Environmental News & Essays:
Draft Strategic Plan for Trump's Interior Department Would Boost Extractive Industries, Cut Protections (Jimmy Tobias, Chris D’Angelo, and Roque Planas, Public Domain)
Defunding of Rio Grande Endangered Species Program threatens long-term impact (Bryce Dix, KUNM)
Trump’s budget agenda: Billions of cuts for conservation, public lands (Danielle Prokop, Source NM)
Protect Tesuque's Supreme Court petition could bring wastewater 'impacts throughout the state' (Cormac Dodd, Santa Fe New Mexican)
Sewage flooding cells inside Torrance County ICE prison again, advocates say (Austin Fisher, Source NM)
River guides navigate low runoff, shifting industry (Emery Veilleux, Taos News)
‘De-extinction’ isn’t real, but the conservation questions it raises are (Ethan Linck, High Country News)

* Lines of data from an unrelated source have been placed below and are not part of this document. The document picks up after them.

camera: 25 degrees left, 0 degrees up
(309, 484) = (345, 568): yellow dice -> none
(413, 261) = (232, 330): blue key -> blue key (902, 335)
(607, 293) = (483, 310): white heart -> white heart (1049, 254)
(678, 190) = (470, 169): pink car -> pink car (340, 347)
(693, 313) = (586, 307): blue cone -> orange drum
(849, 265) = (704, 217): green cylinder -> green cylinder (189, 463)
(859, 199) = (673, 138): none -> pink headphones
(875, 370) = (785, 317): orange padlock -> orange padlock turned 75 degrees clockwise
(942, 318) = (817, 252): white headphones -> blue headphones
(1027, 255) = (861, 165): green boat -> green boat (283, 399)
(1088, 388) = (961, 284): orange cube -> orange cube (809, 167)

We must fiercely defend our national monument (Heath Haussamen)
Upcoming Events & Public Comment Periods:
New Mexico Climate Action Plan sector-based community conversations
Public comment period on changes to the Endangered Species Act is open until May 19
Reporter Andy Lyman and I just launched the Lesser Known New Mexico Podcast. Andy and I worked together at New Mexico Political Report during the first Trump administration, and we’re coming back together! Most recently, Andy was editor of The Paper and City Desk ABQ, and you might remember him from the Santa Fe Reporter or KUNM.
Check out the Lesser Known New Mexico Podcast, and tell all your friends they can follow or subscribe for free on Substack, Spotify, and Apple!
For the book nerds:
Currently reading: Tommy Orange’s 2024 novel, Wandering Stars
Can’t wait to read: Love Is for All of Us: Poems of Tenderness and Belonging. Edited by James Crews and Brad Peacock
Planning to re-read: Common Ground on Hostile Turf: Stories from an Environmental Mediator, by Lucy Moore
Lastly, I find this 2015 video of Amy Poehler and Jack Black singing “The Rose” deeply satisfying.
Laura, the stats on drought are truly terrifying — and it’s only May. Choices get narrower and less pleasant. Keep us posted.